In the small south Alabama town of Beatrice, community residents, along with a local store owner, combined their refrigerated and frozen food items and cooked out on grills when they realized the items would spoil before electricity could be restored.

“It’s been a communitywide effort,” reported Claudia Smith, Beatrice Baptist Church secretary. “Everybody’s been sharing whatever they have … food, water, ice, generators. One of our church deacons has a logging company and he has had his crew and equipment in here getting trees off people’s houses.”

Smith noted that working together is just a way of life for Beatrice residents. “Everybody in town has pitched in and helped each other. It’s just the way people in Beatrice are —- giving and sharing and seeing that everybody is taken care of.”

In southern Choctaw County, Ala., –- where Hurricane Baptist Church is the focal point of much of the community’s life — layman Randy Duncan, despite multiple health problems, spent countless hours after Ivan’s onslaught making ice and delivering it to about 20 neighbors, maintaining their generations during more than a week without electricity, and otherwise checking on their well-being.

“Randy Duncan has been an angel to us,” neighbor Carvel Richard said. “We call him our ‘angel on a 4-wheeler.’”

The 47-year-old Duncan’s health problems have included three strokes, three heart attacks, a pacemaker, a brace on his leg and seizures on a regular basis. “Because of his seizures, he can’t drive a car,” Richard said. “But that didn’t stop him. He got on his 4-wheeler and went from house to house helping everyone.”

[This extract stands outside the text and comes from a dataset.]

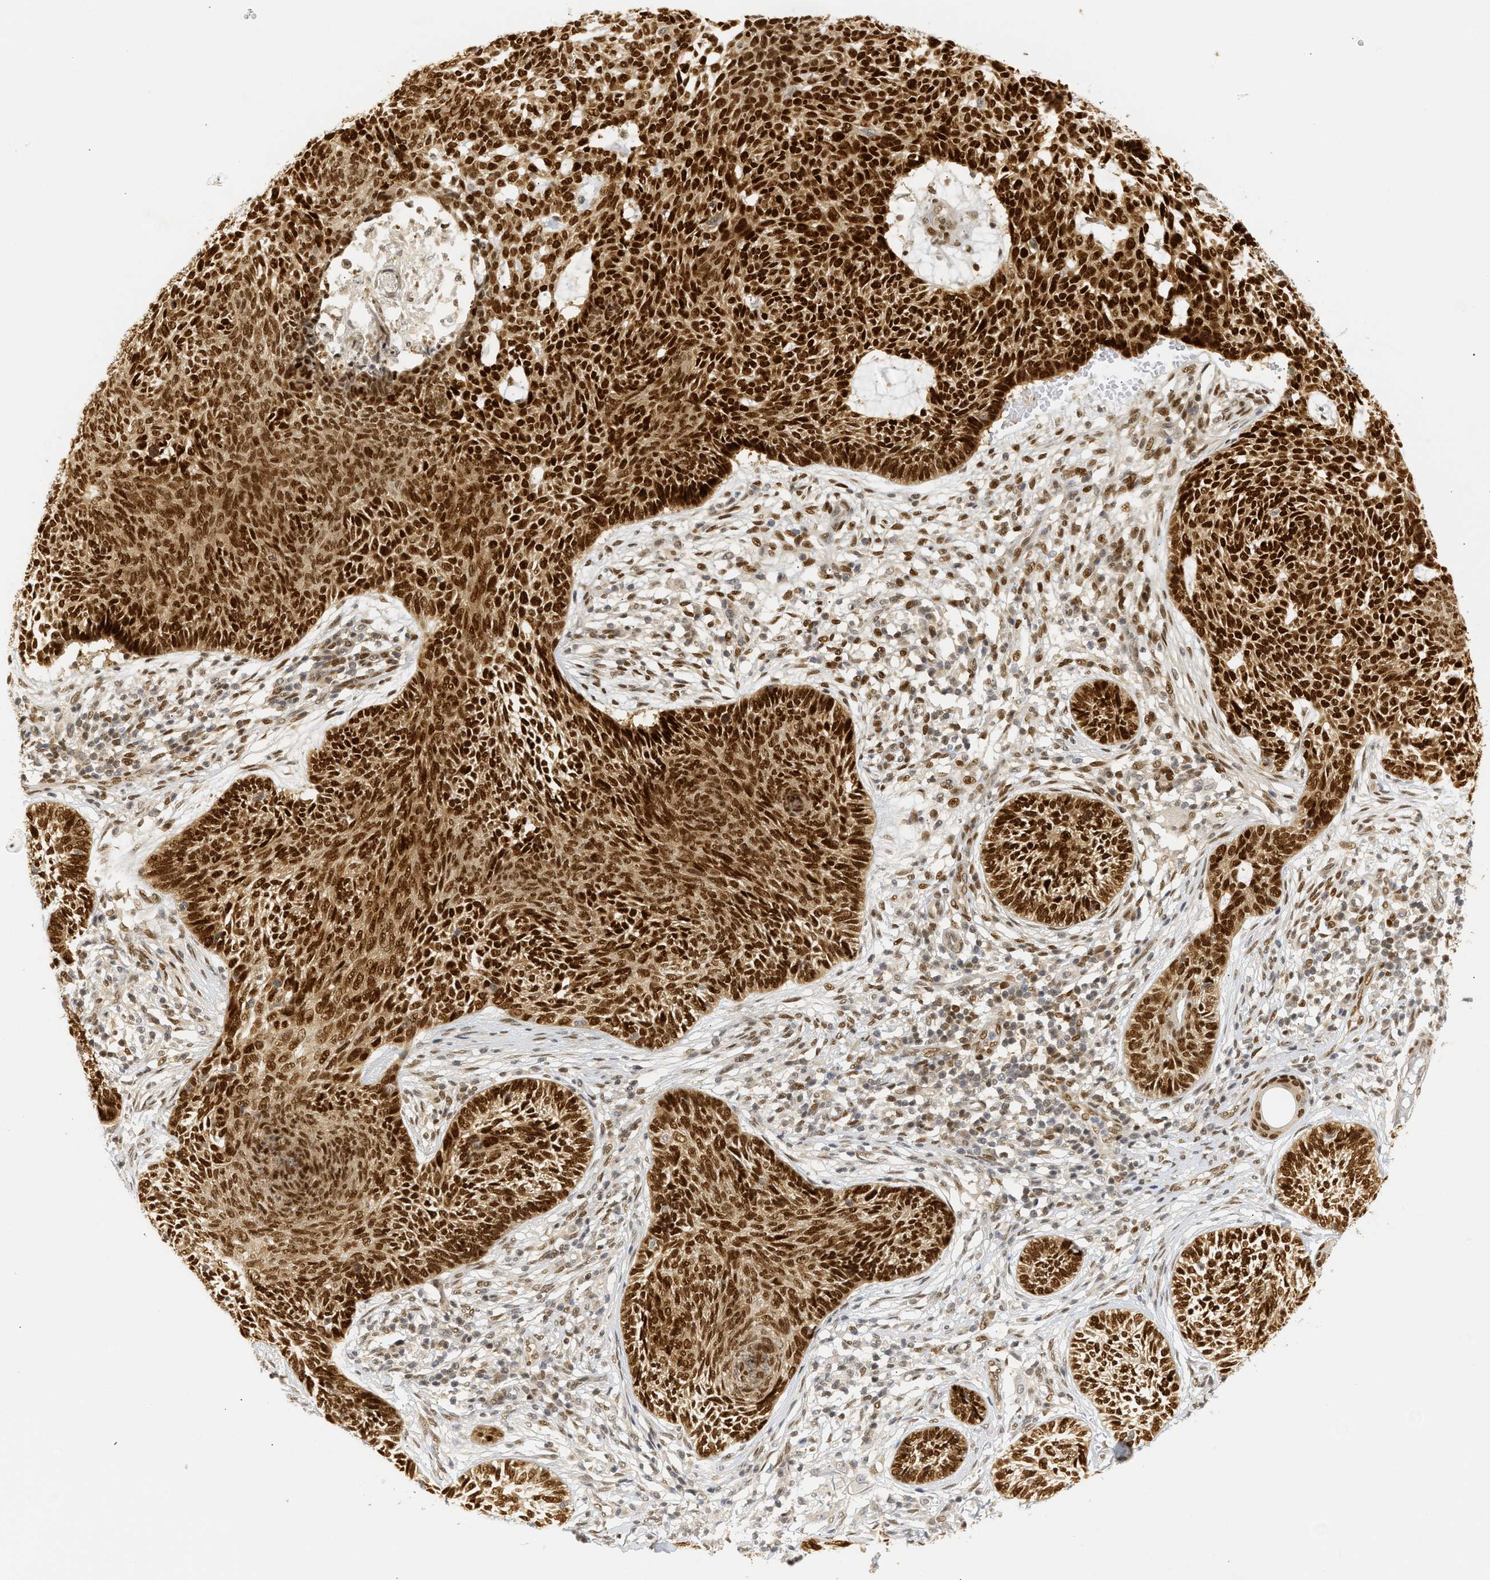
{"staining": {"intensity": "strong", "quantity": ">75%", "location": "cytoplasmic/membranous,nuclear"}, "tissue": "skin cancer", "cell_type": "Tumor cells", "image_type": "cancer", "snomed": [{"axis": "morphology", "description": "Papilloma, NOS"}, {"axis": "morphology", "description": "Basal cell carcinoma"}, {"axis": "topography", "description": "Skin"}], "caption": "Immunohistochemistry micrograph of neoplastic tissue: human papilloma (skin) stained using immunohistochemistry reveals high levels of strong protein expression localized specifically in the cytoplasmic/membranous and nuclear of tumor cells, appearing as a cytoplasmic/membranous and nuclear brown color.", "gene": "SSBP2", "patient": {"sex": "male", "age": 87}}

At Camp Baldwin, which is owned by the Baldwin Baptist Association on the Alabama Gulf Coast, housing has been provided for disaster relief volunteers and about 250 power and telephone company crew members.

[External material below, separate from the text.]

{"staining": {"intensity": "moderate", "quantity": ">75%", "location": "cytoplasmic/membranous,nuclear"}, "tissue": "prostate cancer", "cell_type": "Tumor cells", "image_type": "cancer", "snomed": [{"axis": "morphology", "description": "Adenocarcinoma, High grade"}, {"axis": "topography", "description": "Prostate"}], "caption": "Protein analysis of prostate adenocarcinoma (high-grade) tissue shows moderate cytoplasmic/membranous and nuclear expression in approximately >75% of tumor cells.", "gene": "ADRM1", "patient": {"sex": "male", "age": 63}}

About a dozen staff members rode out the storm inside a new multipurpose building, which was built to withstand hurricane-force winds up to 140 mph.

Although one staff trailer was literally “cut in half” by a large tree, camp director David Payne said no one was inside.

“You could hear the roof beams creaking as they stretched from the force of wind, but the building stood firm,” Payne said. “I thought it was worse than [Hurricane] Frederick [in 1979] —- at least here where we were. It just kept coming and coming.”

The staffers inside the building peered out at times to watch winds taking down tree after tree. More than 100 trees, most of them large oaks or pines, crashed to the ground across the 66-acre campus, but no buildings were hit.

“The oaks and pines have been here a long time, creating so much ambience on the campus. But trees can be replaced — in time,” Payne said.

None of the trees fell into the prayer garden, allowing a prayer bench and cross to remain unscathed, noted Marsha Graham, receptionist/reservationist for the camp.

While the storm raged outside, slight water damage occurred from leakage around windows and doors in the hurricane-proof building, which houses offices, a kitchen, gymnasium and conference rooms.